Unlike many colorful expressions in English whose origins are lost to us, the comparison of majorly consequential tasks to brain surgery makes perfect sense. One false move or miscalculation can result in instant death. The chances of irreversible, life-altering damage are high, should a scalpel slip or a surgeon mistake healthy brain tissue for diseased. This can happen more readily than we might like to think. “It can be very difficult to tell the difference between the tumor and normal brain tissue,” admits Dr. Basil Enicker, a specialist neurosurgeon at Inkosi Albert Luthuli Central Hospital in South Africa.
An operation Enicker led makes the procedure seem like just as much an art as a science. During an “awake craniotomy,” the surgeon and his team removed a tumor from the brain of Musa Manzini, a South African jazz bassist.
To help them monitor the operation as they went, they had him strum an acoustic guitar in the OR. “Presumably, had he hit a wrong note,” writes Kimon de Greef at The New York Times, “it would have been an immediate signal for the surgeons to probe elsewhere.” He also carried on an extended conversation with one of the surgeons, as you can see in the video above.

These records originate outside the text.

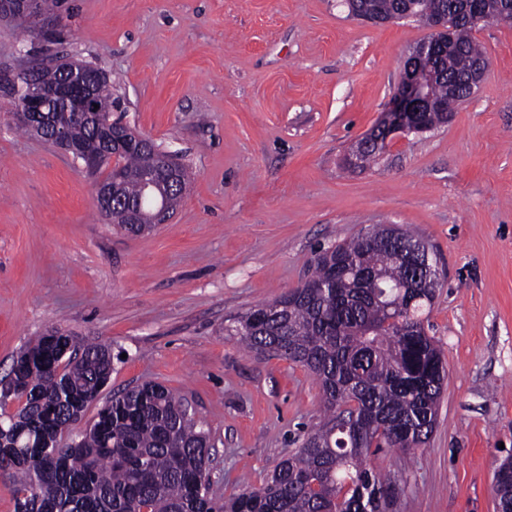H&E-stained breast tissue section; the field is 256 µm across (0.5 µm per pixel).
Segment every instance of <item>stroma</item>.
I'll list each match as a JSON object with an SVG mask.
<instances>
[{"label":"stroma","mask_w":512,"mask_h":512,"mask_svg":"<svg viewBox=\"0 0 512 512\" xmlns=\"http://www.w3.org/2000/svg\"><path fill=\"white\" fill-rule=\"evenodd\" d=\"M57 43L0 23V82L21 52L106 72L114 116L194 177L167 223L131 236L99 214L81 162L19 131L0 92V380L46 329L111 347L103 397L147 381L185 399L214 444L212 490L261 486L321 416L300 364L247 350L233 317L308 277L319 252L398 224L438 253L425 325L447 376L426 445L371 463L393 512H496L512 452V27L475 39L488 68L448 123L395 137L377 164L351 144L388 108L430 30L372 24L341 0H63ZM498 512H512V457L501 460L494 473Z\"/></svg>","instance_id":"obj_1"}]
</instances>
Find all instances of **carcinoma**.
I'll return each instance as SVG.
<instances>
[{"instance_id": "carcinoma-1", "label": "carcinoma", "mask_w": 512, "mask_h": 512, "mask_svg": "<svg viewBox=\"0 0 512 512\" xmlns=\"http://www.w3.org/2000/svg\"><path fill=\"white\" fill-rule=\"evenodd\" d=\"M62 0H40L47 24L26 27L51 42ZM348 11L384 18L405 8L425 24L448 15L450 38L417 71L426 100L410 119L431 130L468 98L467 81L484 53L475 15L512 17V0H350ZM70 137L98 149L95 121L77 117ZM117 203L149 211L146 152L125 149ZM192 171L177 168L181 199ZM433 249L412 231L376 224L318 255L310 277L271 304L234 321L260 354L298 363L320 382L324 419L283 458L266 482L226 500L211 494L209 436L181 398L159 383L112 396L82 438L57 437L86 415L112 374L111 349L81 345L65 330L42 335L14 359L0 396V484L16 512H391L394 484L370 463L382 448L407 450L433 432L446 377L442 351L424 322L440 286ZM68 350L65 364L60 354ZM498 512H512V457L494 473Z\"/></svg>"}]
</instances>
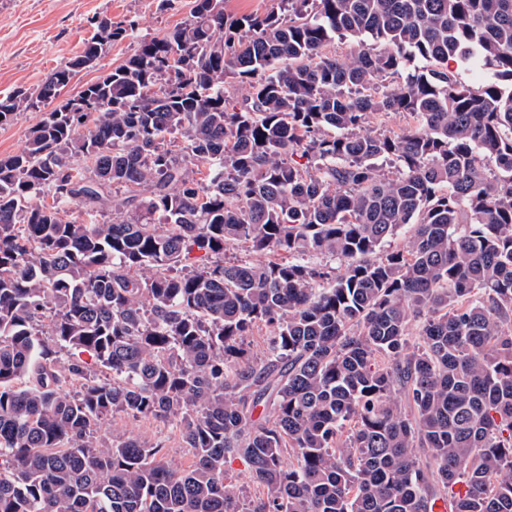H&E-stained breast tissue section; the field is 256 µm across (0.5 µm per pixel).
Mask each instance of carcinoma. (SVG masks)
<instances>
[{"label": "carcinoma", "instance_id": "obj_1", "mask_svg": "<svg viewBox=\"0 0 512 512\" xmlns=\"http://www.w3.org/2000/svg\"><path fill=\"white\" fill-rule=\"evenodd\" d=\"M130 28L0 99L44 110L0 157V512H512V0H192L54 103ZM96 435L109 442L112 439L137 438L159 444L165 448V460L178 468H187L193 459L191 449L182 448L179 433L172 426L152 417L113 413L98 423ZM228 474L226 477L225 484L228 489L236 494H245L249 496H259L264 491L261 487L256 486L244 466L239 462L235 461L228 468Z\"/></svg>", "mask_w": 512, "mask_h": 512}]
</instances>
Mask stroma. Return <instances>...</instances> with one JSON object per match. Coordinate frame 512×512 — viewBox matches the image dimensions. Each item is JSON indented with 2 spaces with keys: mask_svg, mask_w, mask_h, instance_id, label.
<instances>
[{
  "mask_svg": "<svg viewBox=\"0 0 512 512\" xmlns=\"http://www.w3.org/2000/svg\"><path fill=\"white\" fill-rule=\"evenodd\" d=\"M191 0H0V98L33 90L53 70L79 52L102 16L133 24L134 34L114 42L91 69L78 73L66 88L74 95L84 85L122 65L139 39L163 34L190 18ZM100 439L137 438L163 446L165 459L178 468L193 459L172 426L154 418L117 412L97 425Z\"/></svg>",
  "mask_w": 512,
  "mask_h": 512,
  "instance_id": "obj_1",
  "label": "stroma"
}]
</instances>
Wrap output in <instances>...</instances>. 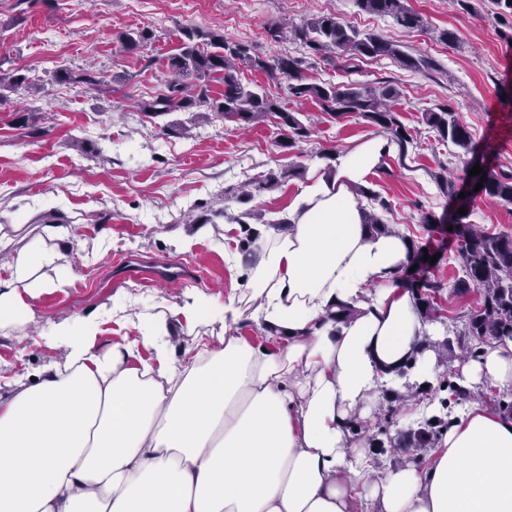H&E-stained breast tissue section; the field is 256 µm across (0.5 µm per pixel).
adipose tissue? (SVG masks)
Listing matches in <instances>:
<instances>
[{
  "mask_svg": "<svg viewBox=\"0 0 512 512\" xmlns=\"http://www.w3.org/2000/svg\"><path fill=\"white\" fill-rule=\"evenodd\" d=\"M371 138L341 151L265 233L242 269L254 315L281 334L271 351L224 334L175 363L166 322L94 350L87 319L57 323L59 359L0 396V512H512V418L476 408L453 420L422 465L356 467L352 422L366 419L379 370L431 351V324L402 274L410 244L368 236L351 192L388 152ZM54 252L20 254L0 279V330L24 322L41 290L34 269ZM359 308L344 323L338 305ZM153 356L138 358L139 347ZM466 385L512 388V338L460 367Z\"/></svg>",
  "mask_w": 512,
  "mask_h": 512,
  "instance_id": "obj_1",
  "label": "adipose tissue"
}]
</instances>
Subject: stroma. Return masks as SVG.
Returning a JSON list of instances; mask_svg holds the SVG:
<instances>
[{
	"mask_svg": "<svg viewBox=\"0 0 512 512\" xmlns=\"http://www.w3.org/2000/svg\"><path fill=\"white\" fill-rule=\"evenodd\" d=\"M408 3L427 20V30L406 31L391 18L360 11L354 0H0V59L28 69L27 85L0 101V265L35 247L60 254L57 264L33 272L46 287L32 299L29 319L0 331V395L19 376H34L57 359L48 337L68 318L96 324L101 353L155 319L167 321L178 362L185 350L228 327L251 342L278 345L248 304L229 325L220 319L190 325L174 312L199 296L221 304L246 292L240 242L225 239L217 213L253 209L257 230L287 217L304 186L326 174L329 155L381 130L354 114L332 118L313 100H292L287 80L249 67L239 72L244 85L266 92L300 120L314 119L309 141L281 149L275 121L237 131L206 105L161 116L144 112V104L165 93L168 57L186 28L220 31L268 60L303 53L297 44L274 42L269 27L332 12L437 62V69L416 72L388 58L350 63L330 52L308 58L302 74L309 83L386 82L400 89L394 110L414 143L404 157L391 149L366 184L389 204L384 222L436 258L429 271L446 284L437 299L442 319L434 324L436 338L461 329L460 317L475 296L453 291L461 275L457 243L442 225L427 229L417 217L422 210L438 216L452 211L435 175L443 165L460 173L464 158L423 123L422 114L452 106L474 142L497 144V153L485 158L487 169L512 175V112L500 105L512 94V45L504 39L512 29L495 17L490 0H472L467 11L453 10L448 0ZM446 28L456 32L457 45L437 41L436 31ZM142 29L150 41L123 51L118 35ZM60 68L77 75V82L56 83L52 75ZM86 73L105 81L88 87L79 81ZM292 162L301 164V176L255 192L247 204L232 195V188L260 182L269 170ZM467 209L469 222L483 230L512 232V204L478 196ZM202 213L216 214L215 223H187L188 215ZM73 224L77 239L46 233L47 227ZM121 257L148 267L180 263L188 272L173 281L126 279L116 265ZM64 267L71 271L66 279ZM460 361L455 352L437 357L421 381L388 380V389L410 396L395 416L392 438L438 414L439 387Z\"/></svg>",
	"mask_w": 512,
	"mask_h": 512,
	"instance_id": "obj_1",
	"label": "stroma"
}]
</instances>
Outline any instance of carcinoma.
<instances>
[{
    "mask_svg": "<svg viewBox=\"0 0 512 512\" xmlns=\"http://www.w3.org/2000/svg\"><path fill=\"white\" fill-rule=\"evenodd\" d=\"M356 6L363 12L388 16L397 25L407 30H418L427 27L424 17L407 4V0H355ZM184 39L178 52L169 56L167 68L171 79L167 83V93L160 95L145 106V110L154 116L176 110H189L197 105L208 103L217 115L235 124L238 130L268 118H275L276 125L283 132L279 147L291 150L298 143L310 138L312 129L305 125L296 113L280 108L271 101L267 94L251 89L242 84L239 79L240 66H248L255 70L264 71L270 75L281 74L288 78V93L294 99H313L318 102L325 114L339 118L349 112H357L370 122L391 134V141L398 146L400 155L407 153L408 144L412 143L411 136L397 121L392 109V102L399 96V91L390 85L373 87L366 84L339 85L333 83H307L301 75L304 58L292 54H279L270 60L253 57L246 46L231 43L219 32H200L194 29L183 31ZM271 38L276 42L286 39L300 44L311 53L322 54L328 51H338L348 60L357 58H388L400 66L424 71L432 69L435 64L431 59L415 57L401 46L385 37L373 33H361L335 15H321L291 25L288 30L274 27L270 30ZM149 40V34L144 30L125 32L119 36V42L126 51L138 49ZM4 61L0 60V100L5 92L14 91L28 81V76L22 73V68L1 69ZM215 73L222 74L224 94L221 100L209 101L206 94H190L187 79H202ZM423 122L435 131L444 142H449L463 151L465 155L476 156L480 151L490 153L493 146L490 143L482 147L476 145L467 127L459 121L457 114L449 106L430 109L423 113ZM473 161H468L464 169L462 184L475 187L482 183L478 196L502 200L512 204V176H499L490 170H482L476 176L469 175ZM301 165L292 163L288 168L278 172H270L258 183L260 189L276 187L281 179L302 175ZM486 181H481V178ZM443 192L452 202L467 205V201L459 198L461 189L458 188L457 178L448 174V168L442 167L436 175ZM257 217L254 210H246L233 217L240 225L244 237L240 240V249L250 252V246L257 236L255 229L248 225V220ZM466 216L453 214L440 217L431 212H421V224H448L452 226L449 232L458 242L461 258L462 279L460 285L463 291L472 290L477 299L473 306L464 313L463 328L459 335L469 338L473 344H461L463 353L476 357L482 352V345L500 336H512V233H488L476 225L465 222ZM364 224L372 236L391 233L393 229L383 222L373 210L364 211ZM417 311L425 322L442 319L440 309L435 300L444 291L445 283L435 277H422L409 281ZM444 348L451 350L450 340L437 342L429 335H424L404 364L389 367L382 373L403 378L413 368L415 354L424 350ZM445 390L448 396L440 399L439 404L445 413L433 416L421 425L415 432V438L410 445L416 454L411 460L417 465L424 463L427 452L435 448L444 432L448 429L450 415L446 409L450 405L470 400H486L488 396L475 391L456 380L446 381ZM397 409L389 406L387 411L376 417L373 424L364 426L355 424L354 431L373 430L371 440L381 448L384 439L390 438V427Z\"/></svg>",
    "mask_w": 512,
    "mask_h": 512,
    "instance_id": "cac0c4a2",
    "label": "carcinoma"
}]
</instances>
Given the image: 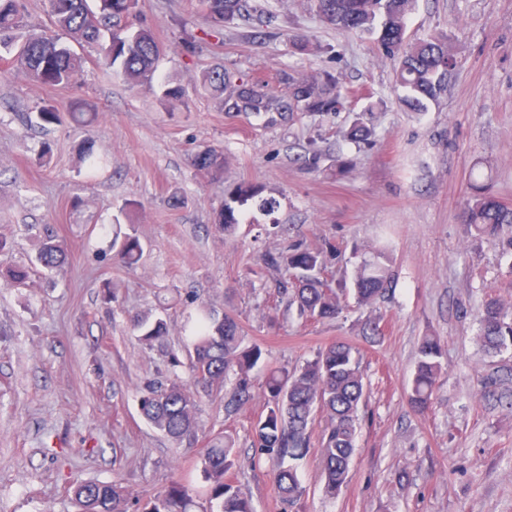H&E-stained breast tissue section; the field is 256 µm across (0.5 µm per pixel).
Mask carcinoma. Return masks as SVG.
<instances>
[{
	"mask_svg": "<svg viewBox=\"0 0 512 512\" xmlns=\"http://www.w3.org/2000/svg\"><path fill=\"white\" fill-rule=\"evenodd\" d=\"M192 10L213 23L220 33L245 8V0H189ZM320 22L346 32L367 34L379 54L396 61L395 83L403 91L400 102L411 111L436 102L447 91L448 74L456 59L448 37L438 34L410 40L408 16L417 0H314ZM51 23L78 42L94 48L98 59L112 68L120 65L122 76L132 84H152L162 48L152 30L139 21V0H49ZM0 62L16 64L37 82L60 88L76 84L85 57L77 54L55 35L37 31L27 23L23 0H0ZM288 99L264 91L252 77L213 69L204 73L203 86L220 102L225 112H244L265 118L274 112H336L347 91L327 71L290 74ZM191 166L212 183L224 177V149L208 148L191 157ZM464 223L478 236L496 237L503 225L512 226V205L471 185ZM259 190L241 184L224 199V208L213 224L215 232L229 236L242 220L237 205L255 198ZM114 257L125 266L135 263L142 246L135 232L112 238ZM63 240L41 245L36 262L52 272L67 258ZM336 244L325 240L318 245L296 240L281 251H266L261 265L279 274V289L296 307L298 315L312 320L336 319L347 309V296L357 305L375 309L390 291V272L383 259V247L370 248L369 257L357 267L351 282L333 284L326 272L336 260ZM476 341L483 352L500 354L512 350V306L497 299L485 300L477 312ZM134 330L140 340L151 344L164 339L165 320L139 319ZM189 349L190 377L145 385L139 399L140 412L155 429L180 442L197 432L198 395L221 390L230 371L238 375L234 391L224 404L235 413L254 397L250 372L261 361L262 350L245 344L243 328L233 315H207L198 321ZM443 351L432 336L423 339L419 360L409 383L411 407L419 412L432 404L442 370ZM260 389L264 409L253 421L257 451L279 462L276 488L282 501L292 505L306 489L295 462L303 459L311 445V422L315 412L325 417L319 441L325 497L334 499L349 481L355 456L359 411L365 402L366 384L358 349L343 341L320 348L300 368H274L264 373ZM235 443L229 434L211 438L200 455L208 483L209 499L219 512H255L252 500L229 478L235 466ZM78 512H128V491L112 482H86L73 490ZM193 499L178 484L149 495L141 512H190Z\"/></svg>",
	"mask_w": 512,
	"mask_h": 512,
	"instance_id": "carcinoma-1",
	"label": "carcinoma"
}]
</instances>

Such procedures are not at all unusual. In a similar case at the University of Texas’ MD Anderson Cancer Center, young musician Robert Alvarez strummed his guitar while surgeons removed a tumor near his speech and movement centers. In 2014, de Greef reports, “a tenor in the Dutch National Opera, Ambroz Bajec-Lapajne, sang Schubert’s ‘Gute Nacht’ as doctors removed a tumor. In 2015, the saxophonist Carlos Aguilera read music and performed during an operation in Spain.” That same year, a Brazilian man played the Beatles while he underwent brain surgery.
Not all of them are musical, but awake craniotomies are so common that Manzini “watched quite a lot of YouTube videos,” he says, “to prepare myself mentally.” As for the shock of being conscious while surgeons poke around in your most precious of bodily organs, millimeters from possible paralysis, etc., well... it’s certainly more comfortable now than in some of the earliest brain surgeries we have on fossil record—some 8,000 years ago. One wonders how Neolithic patients passed their time under the knife.